Introduction: We developed a convergent trigonometric functions technique (arcCOS, arcSIN) capable of dealing with the virtual source position delivered by different carbon ion energies from the pattern of scanning-passive scatter beam in this study.
Materials and Methods: A home-made large-format CMOS sensor and Gaf Chromic EBT3 films were used for the virtual source position measurement. The Gaf films were embedded in a self-designed rectangular plastic frame to tighten the films and set up on a treatment couch for irradiation in the air with the film perpendicular to the carbon ion beam at the nominal source-axis-distance (SAD) as well as upstream and downstream from the SAD. The horizontal carbon ion beam with 5 energies at a machine opening field size was carried out in this study. The virtual source position was determined with a convergent arcCOS and arcSIN methods and compared with the linear regression by back-projecting the FWHM to zero at a distance upstream from the various source-film-distance.

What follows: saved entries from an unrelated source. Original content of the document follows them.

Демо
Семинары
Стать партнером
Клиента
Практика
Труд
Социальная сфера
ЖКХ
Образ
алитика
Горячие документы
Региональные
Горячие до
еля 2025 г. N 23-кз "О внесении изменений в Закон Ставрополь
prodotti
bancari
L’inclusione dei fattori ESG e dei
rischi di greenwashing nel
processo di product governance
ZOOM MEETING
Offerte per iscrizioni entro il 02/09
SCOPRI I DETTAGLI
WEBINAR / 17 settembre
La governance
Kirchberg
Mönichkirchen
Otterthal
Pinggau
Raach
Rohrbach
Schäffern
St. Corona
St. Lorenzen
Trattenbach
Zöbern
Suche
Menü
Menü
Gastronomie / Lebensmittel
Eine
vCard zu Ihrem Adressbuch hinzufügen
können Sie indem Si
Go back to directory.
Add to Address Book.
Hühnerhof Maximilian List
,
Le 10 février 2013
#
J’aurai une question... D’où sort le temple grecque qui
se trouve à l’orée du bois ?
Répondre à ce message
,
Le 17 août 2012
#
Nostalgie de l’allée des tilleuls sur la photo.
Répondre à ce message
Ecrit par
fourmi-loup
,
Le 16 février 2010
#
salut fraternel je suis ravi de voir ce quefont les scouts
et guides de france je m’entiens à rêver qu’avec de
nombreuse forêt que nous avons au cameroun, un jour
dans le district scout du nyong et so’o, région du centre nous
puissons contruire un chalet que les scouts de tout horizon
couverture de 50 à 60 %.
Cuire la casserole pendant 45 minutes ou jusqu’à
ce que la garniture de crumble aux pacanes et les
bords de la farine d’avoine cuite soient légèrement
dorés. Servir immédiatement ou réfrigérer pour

Results: The film FWHM measurement error of 0.5 mm (the large-format CMOS detectors was in pixel, a pixel equals 0.5 mm) leads to 1×10-3% deviation of α(cACOS and cASIN) at every assumed virtual source position. The overall uncertainty for the reproducibility of the calculated virtual source position by the assumed t in the vertical and horizontal directions amounts to 0.1%. The errors of calculated virtual source position by assumed t with back projecting FWHM to zero methods were within 1.1 ± 0.001, p = 0.033. The distance of virtual source positions is decreased from SAD with high to low energy.
Conclusion: We have developed a technique capable of dealing with the virtual source position with a convergent arcCOS and arcSIN methods to avoid any manual measurement mistakes in scanning-passive scatter carbon ion beam. The method for investigating the virtual source position in the carbon ion beam in this study can also be used for external electrons and the proton.